N-ary Tree Postorder Traversal

Given the root of an n-ary tree, return the postorder traversal of its nodes' values.

Difficulty: Easy | Acceptance: 81.10% | Paid: No Topics: Stack, Tree, Depth-First Search

Given the root of an n-ary tree, return the postorder traversal of its nodes’ values.

Nary-Tree input serialization is represented in their level order traversal where each group of children is separated by the null value (See examples).

Examples

Example 1:

Input: root = [1,null,3,2,4,null,5,6]
Output: [5,6,3,2,4,1]

Example 2:

Input: root = [1,null,2,3,4,5,null,null,6,7,null,8,null,9,10,null,null,11,null,12,null,13,null,null,14]
Output: [2,6,14,11,7,3,12,8,4,13,9,10,5,1]

Constraints

The number of nodes in the tree is in the range [0, 10⁴].
0 <= Node.val <= 10⁴
The height of the n-ary tree is less than or equal to 1000.

Intuition Postorder traversal visits all children nodes before the current node.
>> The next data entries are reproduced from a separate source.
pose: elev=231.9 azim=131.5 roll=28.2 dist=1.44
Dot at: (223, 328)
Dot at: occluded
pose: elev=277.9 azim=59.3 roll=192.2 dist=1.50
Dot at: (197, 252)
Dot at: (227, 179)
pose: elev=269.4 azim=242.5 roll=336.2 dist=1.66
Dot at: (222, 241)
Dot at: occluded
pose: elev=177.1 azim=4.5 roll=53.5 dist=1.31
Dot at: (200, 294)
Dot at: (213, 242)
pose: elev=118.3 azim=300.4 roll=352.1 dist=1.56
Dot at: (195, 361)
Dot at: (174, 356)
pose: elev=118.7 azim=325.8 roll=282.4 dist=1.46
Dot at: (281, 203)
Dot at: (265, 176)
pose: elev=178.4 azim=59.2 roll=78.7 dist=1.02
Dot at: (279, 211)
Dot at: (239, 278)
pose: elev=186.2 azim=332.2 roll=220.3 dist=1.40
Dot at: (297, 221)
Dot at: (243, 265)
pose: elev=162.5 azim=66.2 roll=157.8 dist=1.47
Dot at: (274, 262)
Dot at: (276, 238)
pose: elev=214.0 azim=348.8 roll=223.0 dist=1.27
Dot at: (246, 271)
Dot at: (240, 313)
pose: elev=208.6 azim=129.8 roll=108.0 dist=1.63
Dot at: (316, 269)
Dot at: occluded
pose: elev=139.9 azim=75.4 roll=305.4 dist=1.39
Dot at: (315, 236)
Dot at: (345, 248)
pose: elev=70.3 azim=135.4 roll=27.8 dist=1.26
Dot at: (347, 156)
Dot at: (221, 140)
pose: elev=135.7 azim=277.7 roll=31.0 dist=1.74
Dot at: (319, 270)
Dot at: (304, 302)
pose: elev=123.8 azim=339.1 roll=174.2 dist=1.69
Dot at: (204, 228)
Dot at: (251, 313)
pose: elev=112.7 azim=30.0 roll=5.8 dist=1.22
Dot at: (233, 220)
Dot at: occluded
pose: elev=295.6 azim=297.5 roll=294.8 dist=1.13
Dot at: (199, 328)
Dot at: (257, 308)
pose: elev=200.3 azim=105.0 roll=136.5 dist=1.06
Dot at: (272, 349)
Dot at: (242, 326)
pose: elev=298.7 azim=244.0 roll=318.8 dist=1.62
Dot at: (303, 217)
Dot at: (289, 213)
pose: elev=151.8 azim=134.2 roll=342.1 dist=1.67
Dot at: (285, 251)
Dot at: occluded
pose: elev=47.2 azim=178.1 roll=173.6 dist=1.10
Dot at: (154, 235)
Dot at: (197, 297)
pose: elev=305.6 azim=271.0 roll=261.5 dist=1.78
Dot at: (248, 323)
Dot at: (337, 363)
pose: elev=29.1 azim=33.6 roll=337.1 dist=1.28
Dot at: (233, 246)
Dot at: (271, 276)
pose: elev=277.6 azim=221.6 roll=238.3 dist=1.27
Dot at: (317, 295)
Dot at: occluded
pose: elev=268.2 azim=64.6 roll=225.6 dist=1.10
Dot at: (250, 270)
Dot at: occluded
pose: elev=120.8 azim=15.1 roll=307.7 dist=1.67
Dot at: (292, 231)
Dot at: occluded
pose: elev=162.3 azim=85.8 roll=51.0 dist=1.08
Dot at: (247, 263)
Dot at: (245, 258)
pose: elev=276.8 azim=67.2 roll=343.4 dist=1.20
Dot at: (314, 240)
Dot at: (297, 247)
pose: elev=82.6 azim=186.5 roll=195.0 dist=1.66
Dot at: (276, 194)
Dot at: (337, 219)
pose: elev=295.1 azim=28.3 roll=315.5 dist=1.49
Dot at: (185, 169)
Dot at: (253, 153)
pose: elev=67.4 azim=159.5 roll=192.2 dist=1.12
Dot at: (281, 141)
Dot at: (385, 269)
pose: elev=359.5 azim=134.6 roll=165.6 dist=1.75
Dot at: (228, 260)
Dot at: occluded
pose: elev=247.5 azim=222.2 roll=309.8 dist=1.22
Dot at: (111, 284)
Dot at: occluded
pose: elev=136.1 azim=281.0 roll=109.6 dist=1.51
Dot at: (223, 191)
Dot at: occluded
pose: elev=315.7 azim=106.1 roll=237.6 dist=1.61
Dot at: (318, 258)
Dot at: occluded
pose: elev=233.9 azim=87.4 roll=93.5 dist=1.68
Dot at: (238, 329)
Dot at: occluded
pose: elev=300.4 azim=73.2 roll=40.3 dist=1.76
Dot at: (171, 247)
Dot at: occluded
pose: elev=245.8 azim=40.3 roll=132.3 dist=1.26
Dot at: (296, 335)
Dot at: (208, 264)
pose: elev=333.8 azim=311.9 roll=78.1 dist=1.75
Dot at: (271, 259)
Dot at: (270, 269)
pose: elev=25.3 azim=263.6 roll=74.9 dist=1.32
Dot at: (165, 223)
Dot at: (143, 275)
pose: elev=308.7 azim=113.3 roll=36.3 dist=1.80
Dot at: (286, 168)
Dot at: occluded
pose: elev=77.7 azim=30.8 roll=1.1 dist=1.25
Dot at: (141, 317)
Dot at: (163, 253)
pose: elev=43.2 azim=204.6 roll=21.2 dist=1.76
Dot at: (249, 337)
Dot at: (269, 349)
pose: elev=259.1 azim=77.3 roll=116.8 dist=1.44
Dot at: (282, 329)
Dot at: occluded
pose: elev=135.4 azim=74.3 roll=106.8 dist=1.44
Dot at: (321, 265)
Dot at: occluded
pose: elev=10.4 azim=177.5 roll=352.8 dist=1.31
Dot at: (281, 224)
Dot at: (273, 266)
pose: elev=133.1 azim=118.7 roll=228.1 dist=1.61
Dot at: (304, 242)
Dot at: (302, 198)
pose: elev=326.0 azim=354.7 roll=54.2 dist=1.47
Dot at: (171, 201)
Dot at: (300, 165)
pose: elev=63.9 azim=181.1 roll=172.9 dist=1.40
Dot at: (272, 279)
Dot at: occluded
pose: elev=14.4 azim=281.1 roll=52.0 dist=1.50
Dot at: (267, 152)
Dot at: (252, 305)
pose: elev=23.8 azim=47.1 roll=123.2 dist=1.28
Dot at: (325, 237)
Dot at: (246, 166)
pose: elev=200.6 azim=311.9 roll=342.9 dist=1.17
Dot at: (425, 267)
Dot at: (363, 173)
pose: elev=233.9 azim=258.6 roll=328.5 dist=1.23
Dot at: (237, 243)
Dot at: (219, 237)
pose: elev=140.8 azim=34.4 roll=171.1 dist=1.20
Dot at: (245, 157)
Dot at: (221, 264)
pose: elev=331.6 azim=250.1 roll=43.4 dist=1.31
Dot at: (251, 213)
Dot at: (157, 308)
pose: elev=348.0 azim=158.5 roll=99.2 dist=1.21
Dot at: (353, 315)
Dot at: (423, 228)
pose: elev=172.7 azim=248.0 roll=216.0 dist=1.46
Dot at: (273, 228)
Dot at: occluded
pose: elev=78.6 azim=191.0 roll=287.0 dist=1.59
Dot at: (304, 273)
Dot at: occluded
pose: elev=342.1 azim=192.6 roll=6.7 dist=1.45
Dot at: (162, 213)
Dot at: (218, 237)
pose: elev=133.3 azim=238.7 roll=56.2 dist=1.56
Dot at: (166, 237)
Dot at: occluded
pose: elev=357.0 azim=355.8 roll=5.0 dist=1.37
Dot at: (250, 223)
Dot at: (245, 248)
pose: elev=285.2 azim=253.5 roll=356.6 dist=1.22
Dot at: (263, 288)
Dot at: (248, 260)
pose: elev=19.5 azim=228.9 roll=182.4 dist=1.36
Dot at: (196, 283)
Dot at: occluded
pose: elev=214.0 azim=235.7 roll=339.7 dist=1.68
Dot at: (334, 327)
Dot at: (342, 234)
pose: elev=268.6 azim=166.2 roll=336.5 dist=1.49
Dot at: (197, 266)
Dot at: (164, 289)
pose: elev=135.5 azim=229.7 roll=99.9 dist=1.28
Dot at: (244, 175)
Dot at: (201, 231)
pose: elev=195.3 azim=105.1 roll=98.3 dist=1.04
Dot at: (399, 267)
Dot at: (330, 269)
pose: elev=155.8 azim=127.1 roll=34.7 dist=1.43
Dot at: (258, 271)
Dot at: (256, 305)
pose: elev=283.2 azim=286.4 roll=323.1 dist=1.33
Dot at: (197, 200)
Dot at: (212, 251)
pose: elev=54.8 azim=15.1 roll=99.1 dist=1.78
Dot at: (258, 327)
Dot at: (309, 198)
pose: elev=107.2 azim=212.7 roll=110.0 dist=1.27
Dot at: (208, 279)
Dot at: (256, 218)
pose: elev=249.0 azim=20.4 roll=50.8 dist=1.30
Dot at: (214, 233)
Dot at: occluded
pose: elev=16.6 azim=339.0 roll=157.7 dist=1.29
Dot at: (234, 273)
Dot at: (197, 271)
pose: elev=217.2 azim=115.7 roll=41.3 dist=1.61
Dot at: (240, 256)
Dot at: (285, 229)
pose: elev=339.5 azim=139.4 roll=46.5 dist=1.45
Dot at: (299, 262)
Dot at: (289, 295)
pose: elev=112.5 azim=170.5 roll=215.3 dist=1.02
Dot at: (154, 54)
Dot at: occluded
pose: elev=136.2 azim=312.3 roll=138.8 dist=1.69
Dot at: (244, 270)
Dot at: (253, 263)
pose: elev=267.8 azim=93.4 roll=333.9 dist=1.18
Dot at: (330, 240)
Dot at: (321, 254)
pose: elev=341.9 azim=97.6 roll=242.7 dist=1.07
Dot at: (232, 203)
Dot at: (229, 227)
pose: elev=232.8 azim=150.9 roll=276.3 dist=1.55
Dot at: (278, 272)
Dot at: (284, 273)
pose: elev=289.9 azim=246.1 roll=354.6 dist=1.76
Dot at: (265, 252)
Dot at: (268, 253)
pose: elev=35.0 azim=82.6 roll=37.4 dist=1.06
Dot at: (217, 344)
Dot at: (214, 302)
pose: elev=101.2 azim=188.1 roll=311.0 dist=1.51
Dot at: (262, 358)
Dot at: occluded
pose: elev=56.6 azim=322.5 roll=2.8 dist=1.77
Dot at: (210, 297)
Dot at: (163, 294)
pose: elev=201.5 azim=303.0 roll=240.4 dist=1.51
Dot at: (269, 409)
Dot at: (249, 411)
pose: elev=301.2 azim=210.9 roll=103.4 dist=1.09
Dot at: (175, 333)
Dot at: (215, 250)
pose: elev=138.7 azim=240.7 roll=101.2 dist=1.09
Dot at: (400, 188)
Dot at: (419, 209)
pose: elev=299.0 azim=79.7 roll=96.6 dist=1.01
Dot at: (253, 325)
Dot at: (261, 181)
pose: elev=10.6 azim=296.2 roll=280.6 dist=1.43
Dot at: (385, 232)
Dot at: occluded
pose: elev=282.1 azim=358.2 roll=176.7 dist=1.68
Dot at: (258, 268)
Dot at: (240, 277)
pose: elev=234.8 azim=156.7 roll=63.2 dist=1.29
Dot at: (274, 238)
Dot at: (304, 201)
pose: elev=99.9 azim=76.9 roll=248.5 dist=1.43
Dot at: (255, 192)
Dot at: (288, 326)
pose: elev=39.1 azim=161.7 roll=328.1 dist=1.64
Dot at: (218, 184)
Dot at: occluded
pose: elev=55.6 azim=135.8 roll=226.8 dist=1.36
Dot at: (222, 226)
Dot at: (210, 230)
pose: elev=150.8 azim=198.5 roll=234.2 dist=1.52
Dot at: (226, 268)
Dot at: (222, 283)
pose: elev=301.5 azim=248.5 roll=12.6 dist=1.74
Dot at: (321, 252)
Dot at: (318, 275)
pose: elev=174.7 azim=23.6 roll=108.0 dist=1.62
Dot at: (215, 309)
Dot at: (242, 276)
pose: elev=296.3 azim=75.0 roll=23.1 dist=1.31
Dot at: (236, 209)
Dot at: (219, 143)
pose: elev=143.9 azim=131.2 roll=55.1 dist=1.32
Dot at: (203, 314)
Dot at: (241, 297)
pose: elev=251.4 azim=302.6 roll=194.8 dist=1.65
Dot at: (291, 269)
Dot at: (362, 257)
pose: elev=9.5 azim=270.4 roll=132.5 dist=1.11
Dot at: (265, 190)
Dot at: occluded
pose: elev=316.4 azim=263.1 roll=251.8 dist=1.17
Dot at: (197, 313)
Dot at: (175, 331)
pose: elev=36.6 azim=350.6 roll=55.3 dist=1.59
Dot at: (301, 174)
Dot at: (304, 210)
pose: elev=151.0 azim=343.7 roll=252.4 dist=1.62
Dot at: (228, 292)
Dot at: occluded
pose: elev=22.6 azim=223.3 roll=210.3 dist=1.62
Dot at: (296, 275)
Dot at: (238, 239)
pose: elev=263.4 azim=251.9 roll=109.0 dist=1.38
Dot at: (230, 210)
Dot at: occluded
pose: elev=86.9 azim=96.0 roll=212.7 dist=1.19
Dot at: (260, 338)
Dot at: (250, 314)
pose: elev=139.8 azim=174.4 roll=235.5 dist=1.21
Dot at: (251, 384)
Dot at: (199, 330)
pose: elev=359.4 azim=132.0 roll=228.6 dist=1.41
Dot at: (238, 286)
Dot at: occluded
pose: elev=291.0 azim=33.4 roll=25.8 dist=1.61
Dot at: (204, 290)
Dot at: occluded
We can recursively traverse the list of children and append the current node’s value to the result list after the recursive calls return.

Steps

  • If the root is null, return an empty list.
  • Initialize an empty list to store the result.
  • Iterate through each child of the current node.
  • Recursively call the postorder function on each child and extend the result list.
  • Append the current node’s value to the result list.
  • Return the result list.
python
class Solution:
    def postorder(self, root: 'Node') -> list[int]:
        result = []
        self._helper(root, result)
        return result

    def _helper(self, node: 'Node', result: list[int]) -> None:
        if not node:
            return
        for child in node.children:
            self._helper(child, result)
        result.append(node.val)

Complexity

  • Time: O(N), where N is the number of nodes in the tree. We visit every node exactly once.
  • Space: O(N), in the worst case (unbalanced tree), the recursion stack can grow as deep as the number of nodes.
  • Notes: This is the most intuitive approach but may cause a stack overflow for extremely deep trees.

Iterative Depth-First Search using Stack

Intuition To simulate recursion iteratively, we use a stack. A common trick for postorder is to perform a “modified preorder” traversal (Root -> Right -> Left) and then reverse the result. This yields the correct Left -> Right -> Root order required for postorder.

Steps

  • Initialize a stack and push the root node onto it.
  • Initialize an empty list to store the result.
  • While the stack is not empty:
    • Pop the top node from the stack.
    • Append the node’s value to the result list.
    • Push all of the node’s children onto the stack in their original order (left to right). Since the stack is LIFO, pushing left-to-right ensures the rightmost child is processed next (Root -> Right -> Left).
  • After the loop, reverse the result list.
  • Return the reversed list.
python
class Solution:
    def postorder(self, root: 'Node') -> list[int]:
        if not root:
            return []
        
        stack = [root]
        result = []
        
        while stack:
            node = stack.pop()
            result.append(node.val)
            # Push children in original order so rightmost is processed first
            for child in node.children:
                stack.append(child)
                
        return result[::-1]

Complexity

  • Time: O(N), we visit each node once.
  • Space: O(N), to store the stack and the result list.
  • Notes: This approach avoids recursion depth limits. The Java example uses LinkedList.addFirst to effectively reverse the list during insertion, saving a separate reversal pass.